学部・大学院区分
Undergraduate / Graduate
学部
時間割コード
Registration Code
0055223
科目名 【日本語】
Course Title
[遠隔][G30]データ科学基礎演習A
科目名 【英語】
Course Title
[remote][G30]Data Science Exercise A
使用言語
Language Used in the Course
English
担当教員 【日本語】
Instructor
HAMLITSCH Nathan Jesse ○
担当教員 【英語】
Instructor
HAMLITSCH Nathan Jesse ○
単位数
Credits
1
開講期・開講時間帯
Term / Day / Period
春 金曜日 2時限
Spring Fri 2


授業の目的 【英語】
Goals of the Course [ENG]
【Standardized across all programs】 The goal of this course is for students to acquire basic skills in data analysis using programming and computer tools based on the knowledge acquired in the lectures in order to acquire data analysis skills that will become the foundation for creating new values in various situations in the society. Students will execute the calculations and analysis methods learned in the lecture by themselves using R and Excel (Mostly for students in the humanities).
授業の達成目標 【英語】
Objectives of the Course [ENG]
Students will learn basic skills for statistic analysis and programming through Excel and R, based on the knowledge learned in the Introduction to Data Science course.
授業の内容や構成
Course Content or Plan
Week 1 - Computer literacy and basic Excel operations
Week 2 - Visualizing and summarizing data with Excel
Week 3 - Data analysis with Excel: t-test, analysis of variance, regression analysis
Week 4 - Basic operation of R, basic operation of Google Collaboratory
Week 5 - Visualization and Summarization with R
Week 6 - Statistical estimation, tests, t-test, analysis of variance, chi-square test in R
Week 7 - Multivariate data analysis, regression analysis, and cluster analysis with R
Week 8 - Elementary programming with R
履修条件・関連する科目
Course Prerequisites and Related Courses
No prerequisites are required.
成績評価の方法と基準
Course Evaluation Method and Criteria
Based on the submission and achievement of learning assignments. Grades of A, B, C, D, E, and F are assigned for each assignment. Students who have submitted at least 6 assignments with an average of "C" or higher will be considered to have passed the course.

No request for withdrawal is necessary when dropping this course. A “W” grade will be given.
教科書
Textbook
No textbook is required.
参考書
Reference Book
Any additional materials will be provided by the instructor.
課外学修等
Study Load (Self-directed Learning Outside Course Hours)
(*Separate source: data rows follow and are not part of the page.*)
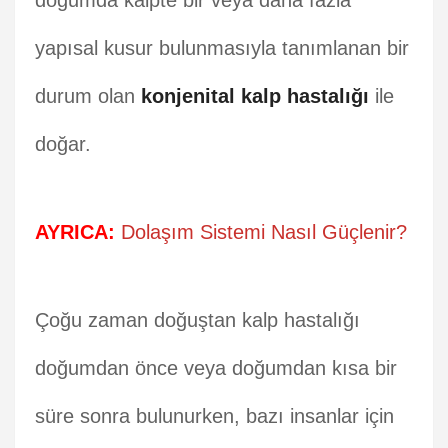
doğumda kalpte bir veya daha fazla
yapısal kusur bulunmasıyla tanımlanan bir
durum olan
konjenital kalp hastalığı
ile
doğar.
AYRICA:
Dolaşım Sistemi Nasıl Güçlenir?
Çoğu zaman doğuştan kalp hastalığı
doğumdan önce veya doğumdan kısa bir
süre sonra bulunurken, bazı insanlar için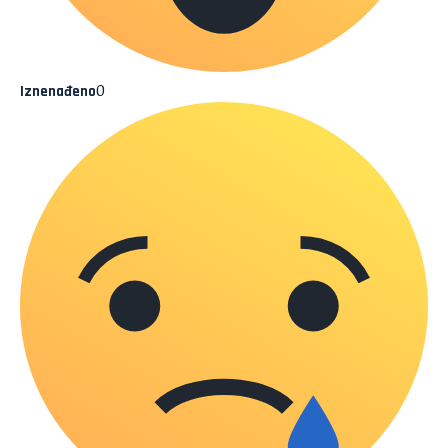
0
Iznenađeno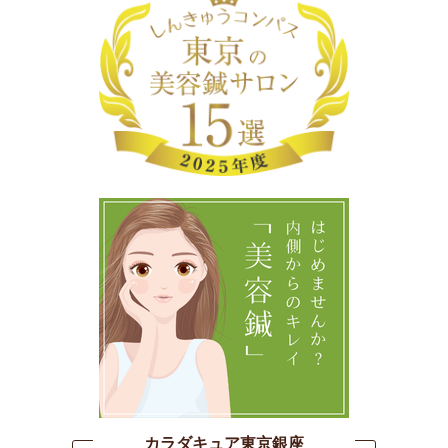
カラダキュア東京銀座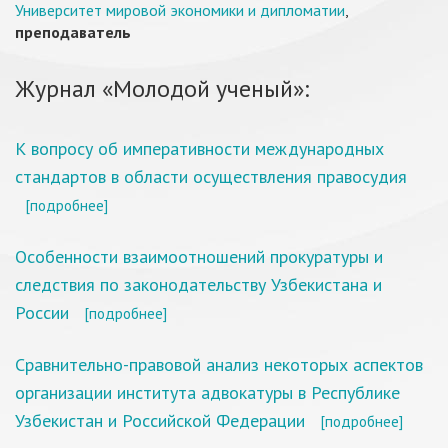
Университет мировой экономики и дипломатии
,
преподаватель
Журнал «Молодой ученый»:
К вопросу об императивности международных
стандартов в области осуществления правосудия
[подробнее]
Особенности взаимоотношений прокуратуры и
следствия по законодательству Узбекистана и
России
[подробнее]
Сравнительно-правовой анализ некоторых аспектов
организации института адвокатуры в Республике
Узбекистан и Российской Федерации
[подробнее]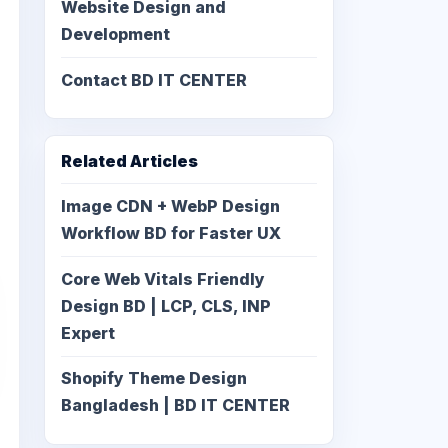
Website Design and
Development
Contact BD IT CENTER
Related Articles
Image CDN + WebP Design
Workflow BD for Faster UX
Core Web Vitals Friendly
Design BD | LCP, CLS, INP
Expert
Shopify Theme Design
Bangladesh | BD IT CENTER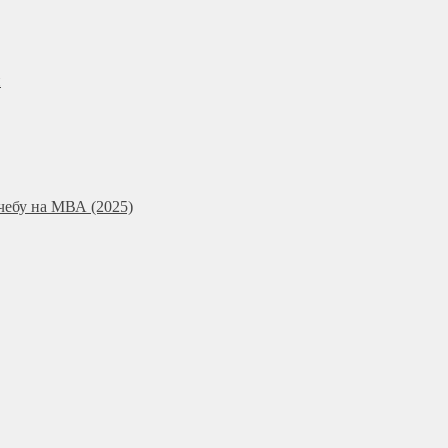
и
чебу на МВА (2025)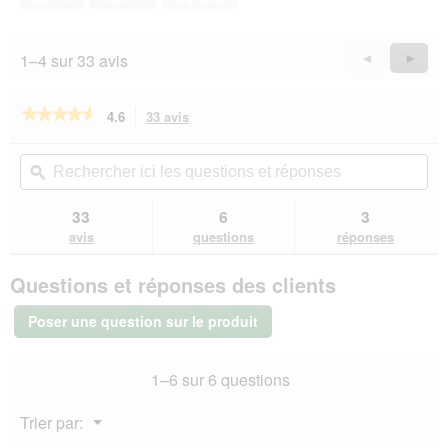
1–4 sur 33 avis
Précédent
◄
Suiva
►
Reviews
Revie
★★★★★
★★★★★
4.6
33 avis
Cette
action
4.6
sur
vous
Rechercher
Rec
5
redirigera
ici
ϙ
ici
étoiles.
vers
les
les
Lire
les
questions
que
33
6
3
les
avis.
et
et
avis
avis
questions
réponses
sur
réponses
rép
TAKE
Questions et réponses des clients
CARE
crochet
à
Poser une question sur le produit
tiques
2
pcs
1–6 sur 6 questions
Menu
Trier par:
▼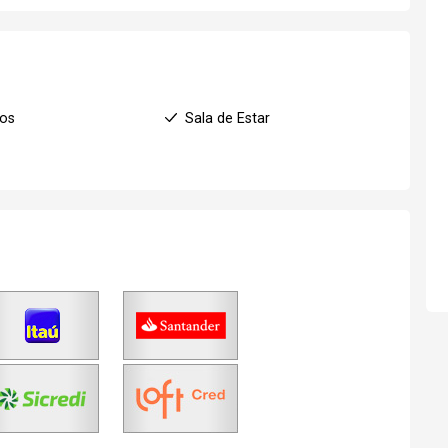
ios
Sala de Estar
Learning assignments related to the content of each class will be assigned.
注意事項
Notice for Students
For this class, you will need to have access to a computer with Excel and a web browser (Firefox or Chrome recommended) in order to practice R using Excel and Google Colaboratory according to the on-demand video materials. A Google account is required to use Google Colaboratory and should be obtained in advance.
本授業に関するWebページ
Reference website for this Course
担当教員からのメッセージ
Message from the Instructor
実務経験のある教員等による授業科目(大学等における修学の支援に関する法律施行規則に基づくもの)
Courses taught by Instructors with practical experience
授業開講形態等
Lecture format, etc
D-3)Remote course (Only remote classes including both simultaneous interactive and on-demand type)
* Classrooms for face-to-face classes can be found in Timetable B on the ILAS website.